Study text:
· · · · · · ·
Agrodolce in Fremont: An organic, Italian family-style feast masterminded by chef Maria Hines with seven courses including Alvarez purple potato zeppoli with salmon roe and Meyer lemon aioli; house-milled acorn squash cavatelli; turkey breast with roasted yams, sweet potatoes, and agrodolce onions; and (this sounds really good) pumpkin cheesecake with sheep’s milk ricotta, quince, and pumpkin-seed brittle. Vegetarian and gluten free options available with advanced notice. 3-6 p.m.; $65 per person; wine pairings $35.
Cafe Flora in Madison Valley: For the 25th year (congrats!), a vegetarian Thanksgiving menu — this one’s four courses (and can also be, by request, vegan/gluten-free), including heirloom potato, celery root, and black garlic soup with black pepper shortbread; and marsala mushroom and cauliflower ragout over roasted squash with smashed rutabaga and Yukon gold potato. Four-course vegan/gluten-free kids’ menu includes mini shepherd’s pie (cute!) with seasonal vegetables topped with Yukon gold mashed potato. $75 per person; kids’ menu, $25 for children age 12 and under.
Miller’s Guild in the Hotel Max downtown: Chef Jason Wilson’s Thanksgiving menu of “dressed-up classic dishes,” also available to-go, includes smoked Duram Ranch Wagyu beef prime rib with truffled watercress and whipped horseradish, or turkey leg confit with shrapnel gravy; sides such as truffle mashed potatoes; and pecan or pumpkin pie or brown-sugar apple crisp with buttermilk vanilla ice cream. $89 per person; $48 for children age 12 and under. To-go option, $49.85 per person (order by November 20 for November 23 pick-up).
Six Seven Restaurant & Lounge at the Edgewater Hotel on the waterfront: A four-course Thanksgiving menu including butternut squash and apple bisque; foraged mushroom risotto; roasted natural turkey; and traditional pumpkin pie. $75/person, with kids’ menu of a la carte items available “for smaller appetites.”
· · · · · · ·
Stored data entries:
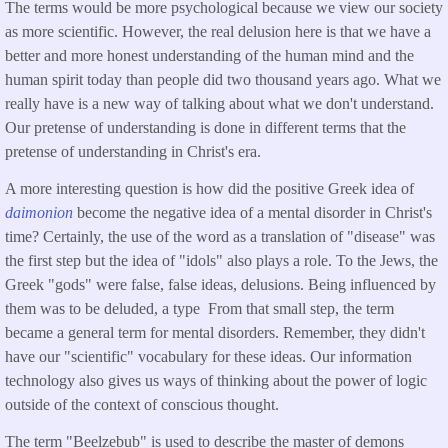
The terms would be more psychological because we view our society
as more scientific. However, the real delusion here is that we have a
better and more honest understanding of the human mind and the
human spirit today than people did two thousand years ago. What we
really have is a new way of talking about what we don't understand.
Our pretense of understanding is done in different terms that the
pretense of understanding in Christ's era.
A more interesting question is how did the positive Greek idea of
daimonion
become the negative idea of a mental disorder in Christ's
time? Certainly, the use of the word as a translation of "disease" was
the first step but the idea of "idols" also plays a role. To the Jews, the
Greek "gods" were false, false ideas, delusions. Being influenced by
them was to be deluded, a type From that small step, the term
became a general term for mental disorders. Remember, they didn't
have our "scientific" vocabulary for these ideas. Our information
technology also gives us ways of thinking about the power of logic
outside of the context of conscious thought.
The term "Beelzebub" is used to describe the master of demons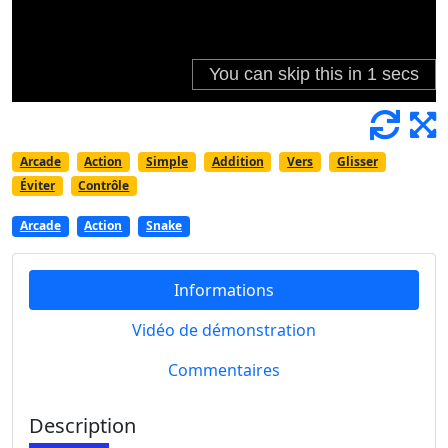
Arcade
Action
Simple
Addition
Vers
Glisser
Éviter
Contrôle
Arcade
Action
Snake
Informations
Vidéo de démonstration
Commentaires
Description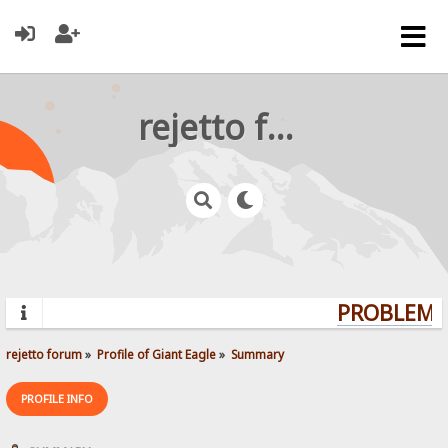
rejetto forum
PROBLEMS?
rejetto forum
»
Profile of Giant Eagle
»
Summary
PROFILE INFO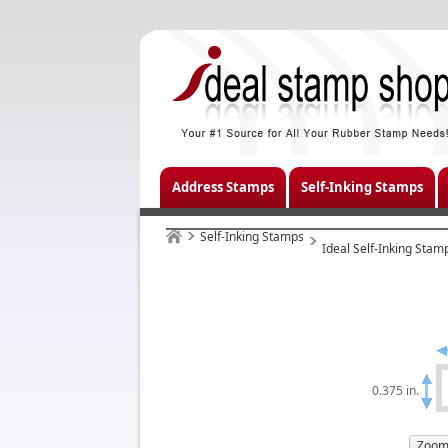
Address Stamps
Self-Inking Stamps
Self-Inking Stamps
Ideal Self-Inking Stam
0.375 in.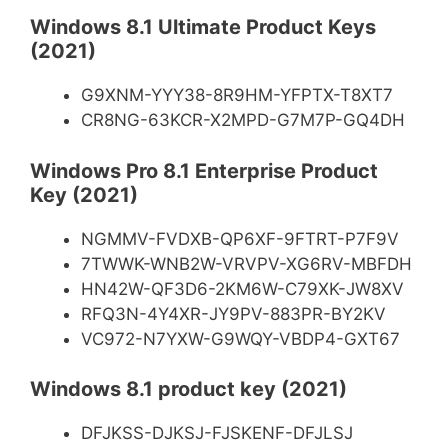
Windows 8.1 Ultimate Product Keys
(2021)
G9XNM-YYY38-8R9HM-YFPTX-T8XT7
CR8NG-63KCR-X2MPD-G7M7P-GQ4DH
Windows Pro 8.1 Enterprise Product
Key (2021)
NGMMV-FVDXB-QP6XF-9FTRT-P7F9V
7TWWK-WNB2W-VRVPV-XG6RV-MBFDH
HN42W-QF3D6-2KM6W-C79XK-JW8XV
RFQ3N-4Y4XR-JY9PV-883PR-BY2KV
VC972-N7YXW-G9WQY-VBDP4-GXT67
Windows 8.1 product key (2021)
DFJKSS-DJKSJ-FJSKENF-DFJLSJ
· · · · · · ·
Assigned task A:
From the Thanksgiving restaurant listings, copy everything from "Cafe Flora in" down to "menu, $25 for children age 12 and under.".
Assigned task B:
Turn the paragraph of the Thanksgiving restaurant listings that begins "Six Seven Restaurant & Lounge" into a short list that keeps its main facts.
Assigned task C:
Answer these questions from the Thanksgiving restaurant listings:
(i) During what hours is the Agrodolce feast served?
(ii) For how many years has Cafe Flora offered a vegetarian Thanksgiving menu?
(iii) By what date must Miller's Guild to-go orders be placed?

Task response A:
Cafe Flora in Madison Valley: For the 25th year (congrats!), a vegetarian Thanksgiving menu — this one’s four courses (and can also be, by request, vegan/gluten-free), including heirloom potato, celery root, and black garlic soup with black pepper shortbread; and marsala mushroom and cauliflower ragout over roasted squash with smashed rutabaga and Yukon gold potato. Four-course vegan/gluten-free kids’ menu includes mini shepherd’s pie (cute!) with seasonal vegetables topped with Yukon gold mashed potato. $75 per person; kids’ menu, $25 for children age 12 and under.

Task response B:
- Restaurant: Six Seven Restaurant & Lounge, at the Edgewater Hotel on the waterfront
- Meal: a four-course Thanksgiving menu
- Courses: butternut squash and apple bisque, foraged mushroom risotto, roasted natural turkey, and traditional pumpkin pie
- Price: $75 per person
- Children: a kids' menu of a la carte items "for smaller appetites"

Task response C:
(i) From 3 to 6 p.m.
(ii) This is its 25th year.
(iii) By November 20, for pick-up on November 23.